**Activity:**
Every line of the material that includes the word "output" is to be shown.

Content starts

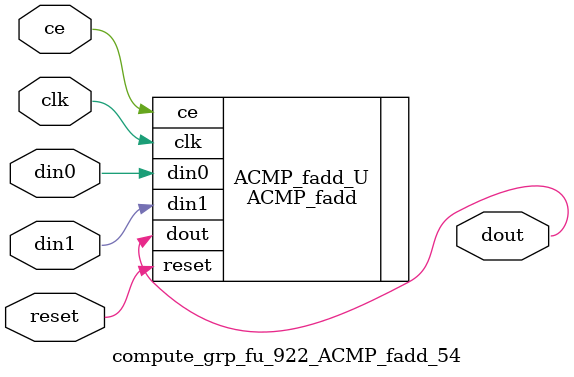
<source format=v>

`timescale 1 ns / 1 ps
module compute_grp_fu_922_ACMP_fadd_54(
    clk,
    reset,
    ce,
    din0,
    din1,
    dout);

parameter ID = 32'd1;
parameter NUM_STAGE = 32'd1;
parameter din0_WIDTH = 32'd1;
parameter din1_WIDTH = 32'd1;
parameter dout_WIDTH = 32'd1;
input clk;
input reset;
input ce;
input[din0_WIDTH - 1:0] din0;
input[din1_WIDTH - 1:0] din1;
output[dout_WIDTH - 1:0] dout;



ACMP_fadd #(
.ID( ID ),
.NUM_STAGE( 4 ),
.din0_WIDTH( din0_WIDTH ),
.din1_WIDTH( din1_WIDTH ),
.dout_WIDTH( dout_WIDTH ))
ACMP_fadd_U(
    .clk( clk ),
    .reset( reset ),
    .ce( ce ),
    .din0( din0 ),
    .din1( din1 ),
    .dout( dout ));

endmodule

</source>
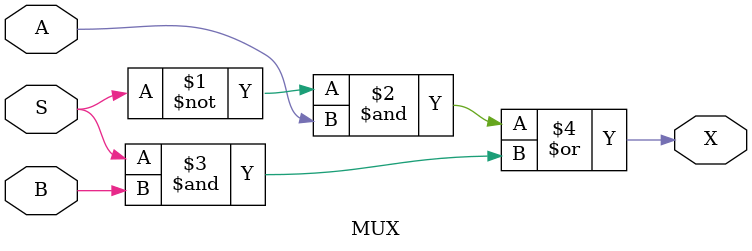
<source format=v>
module MUX(
	input S ,  // S denotes the Select line
	input A ,  // A denotes the Input when S=0
	input B ,  // B denotes the Input when S=0
	output X   // X denotes the Output of the 2*1 mux
						);
assign X  =  ~S&A | S&B ;

endmodule

</source>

Content ends

**Problem solution:**
output[dout_WIDTH - 1:0] dout;
	output X   // X denotes the Output of the 2*1 mux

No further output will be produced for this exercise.